Motivation for these rules, while seeming political, was operational. The 1968 bylaws were standard nonprofit rules adopted when CSP members were professionals living in Southern California who could attend in-person meetings. Modifications in 1988 enabled the Board to appoint new local members and remove old out-of-towners, thus keeping administration operating and new Projects represented despite sparse attendance at Membership meetings. Today an explosion of worldwide membership due to Global Zoom conference technology enables widespread representation and participation. The Board is considering the democratization of the bylaws cautiously. Opening the leadership group to diverse participation would expand CSP’s potential for complex person-centered interventions; it would also risk excessive confusion as language and cultural misinterpretations and perceptions call for constant reconciliation.


Applications of far-reaching multifactorial PCA programs & Projects that build on the global opportunities of 21st-century social media technology are both promising and risky. Swift development combined with a short-term human interface assures complex misunderstanding. The newly approved CSP Biosynergy Project is expanding its hopeful timetable to allow for information transfer, experiential learning, and team-building among diverse professionals.
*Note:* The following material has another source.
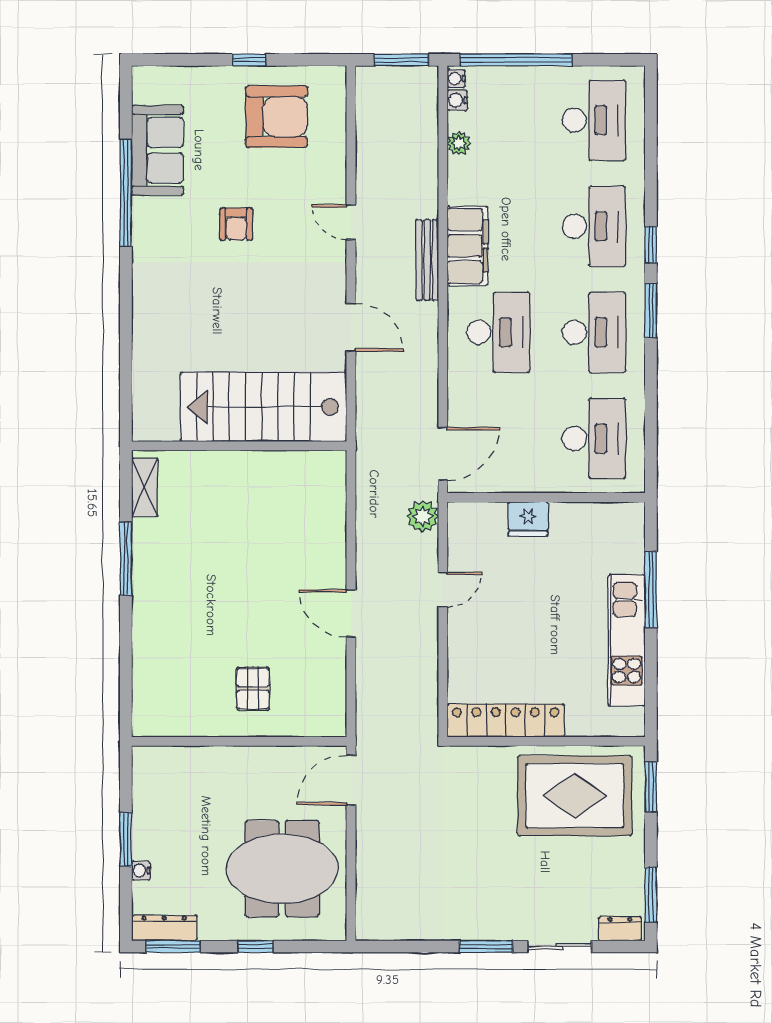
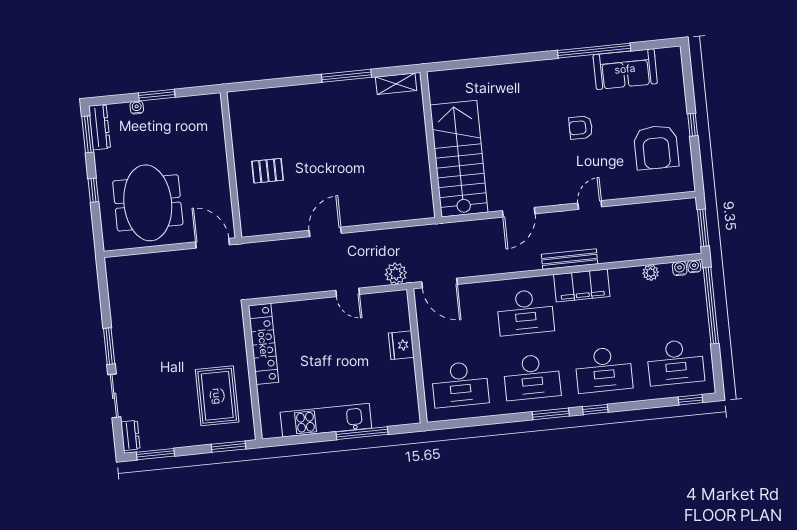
window: (651, 104) -> (691, 400), added
rug: (575, 796) -> (217, 396), width x0.73, depth x0.69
It’s important to recognize that the outburst of powerful person-centered applications that emerged during the decade following CSP’s founding came in an era of innovation and opportunity. The Center was composed of over 30 professionals representing diverse fields and disciplines who had been hired and assigned to work together for years. The WBSI Reorganization Simulation Design Team matched persons of similar personal callings and professional capacities to form the “Humanists” Group, which eventually became CSP.


Also, in 1968 we negotiated to take our grants and awards with us: CSP hit the ground running, with fully funded Projects, programs, fellowships & contracts that don’t exist today in the aftershock of the Pandemic and an array of global anti-democratic uprisings. While it’s clear to CSP’s Directors Group that our Person-Centered Applications are more needed than ever in history, pathways to satisfying those needs are unclear.


What is clear is this: Center for Studies of the Person is growing for a deeply important reason. The Person-Centered Approach to individual, social, ecological, and global needs and challenges represents a ubiquitous force for the betterment and salvation of humanity and the biosphere. Within each and every living being on earth is a personal core of positive potential awaiting recognition, expression, and actualization in synergy with the myriad others who are nearby. With goodwill and generosity for all, we shall examine and improve our mission, goals, and bylaws in a collaborative community, carefully, so CSP may become the egalitarian organization of the future that we’ve seen in the Center of our dreams.